Friday, 10 April 2009

The Press

Some press-related linkage

Weekend reading on the Establishment Media and its relationship to the web...

Via NoWhitewash, via Michael Silence, Business Week’s Sarah Lacy offers an apology to the Internet:

...on behalf of reasonable members of the traditional media.

It is not your fault that our business models are slowly dying, that we resisted the Web for so long, and that we then did a mediocre job of adapting our products to it.  Your large portals and search engines..., aggregation services..., and your countless blogs have been very kind in sending us so much traffic at no charge over the years.  We know well that traffic is currency online.  That's why we spend so much time squeezing any remotely relevant ticker into a story, appending “Digg this” buttons to pages, and doing whatever we can to optimize our stories to get the most search traffic possible.

You've done your part to help save us, Internet, and we appreciate it...  It’s not your fault we haven't yet found a way to monetize it or the gumption to cut our costly print operations sufficiently to make new business models viable... - “AP and News Corp.: Wrong About Google”
Online journalist Danny Sullivan (found by following a link in Sarah’s column... amazing how that works, innit?) is a bit more confrontational:  After calling out the Wall Street Journal’s Robert Thomson over Thomson’s contention that the web is an echo chamber,[1] lacks original content and “exploits” traditional media...
Robert, I’ve been creating original content on the internet for about 12 years longer than you've been editor of the WSJ.  Shut up.  Seriously, shut up.  To say something like that simply indicates you really do not understand that all blogs are not echo chambers.

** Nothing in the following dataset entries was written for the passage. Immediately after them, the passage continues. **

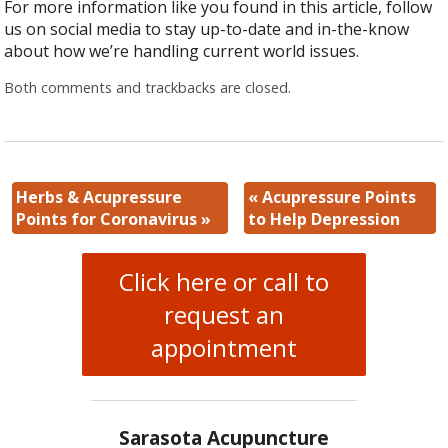
For more information like you found in this article, follow
us on social media to stay up-to-date and in-the-know
about how we’re handling current world issues.
Both comments and trackbacks are closed.
Herbs & Acupressure
«
Acupressure Points
Points for Coronavirus
»
to Help Depression
Click here or call to
request an
appointment
Sarasota Acupuncture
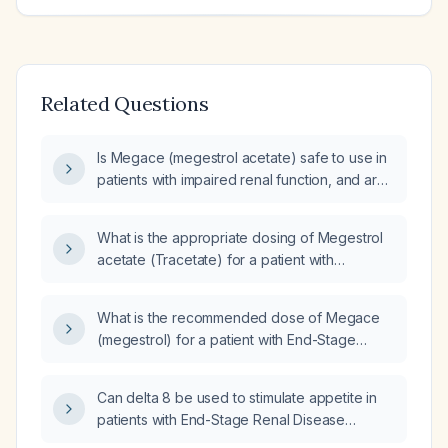
Related Questions
Is Megace (megestrol acetate) safe to use in
patients with impaired renal function, and are
dose adjustments required?
What is the appropriate dosing of Megestrol
acetate (Tracetate) for a patient with
end‑stage kidney disease (CKD stage 5)?
What is the recommended dose of Megace
(megestrol) for a patient with End-Stage
Renal Disease (ESRD)?
Can delta 8 be used to stimulate appetite in
patients with End-Stage Renal Disease
(ESRD)?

I mean echo chamber?  Sorry, that’s the mainstream media, too.[1 (yes, that’s a duplicate, also snark!]  I cannot tell you how many times I’ve seen stories emerge on the internet only to later appear in a mainstream publication.  The mainstream papers read what the web publishes, then write their own stories, then all the mainstream pubs do their own versions of echoing each other.
...he plays “Call My Bluff” with Rupert Murdoch over Murdoch’s claim that Google “steals” copyright material by indexing it:
Let me help you with that, Rupert.  I’m going to save you all those potential legal fees plus needing to even speak further about the evil of the Big G with two simple lines.  Get your tech person to change your robots.txt file to say this:
User-agent: *
Disallow: /
Done.  Do that, you’re outta Google.  All your pages will be removed, and you needn’t worry about Google listing the Wall Street Journal at all. - “Google’s Love for Newspapers, and How Little They Appreciate It”

In one of the comments to Sullivan’s post, “Anders” makes the conventional argument:
What’s that?  Oh, the local alderman in your town was busted for taking kickbacks from a paving company in his district, because of a reporter from your local paper sifting through the state sales taxes and incorporation papers and happened to notice a link?

Awesome.  Now when that newspaper folds because of twits like you who receive that content for free off of some fucking google twit feed, and when that alderman’s son comes to power in five years and loots the shit out of your town’s tax coffers for him and his buddies, don't come whining to me.
To which I’ll say, “Yeah, right- you wish!”  (For example, I wish my local newspaper had bothered to tell me that my city’s Capital Improvements Board was signing stadium contracts that would make it lose $42 million a year- before they were finalized.  But never let a Discouraging Word be heard about keeping the football team in town, and, oh, look, diversity!)

Which sort of leads to this (week old, but still worth it!) post, by Joanna:
Objectivity: Fail

It says something about the state of the newspaper industry that when I read about allegations that the most respected newspaper in the world spiked a story because it screwed with their candidate's chances, it doesn’t surprise me at all...

Pour yourself a cup of coffee, and read ’em all.

------
[1]  I’m sorry. When I saw Thomson’s “echo chamber,” I just had to link this, just in case you missed it: The Curious Case of 200 nearly identical MSM headlines (via IP).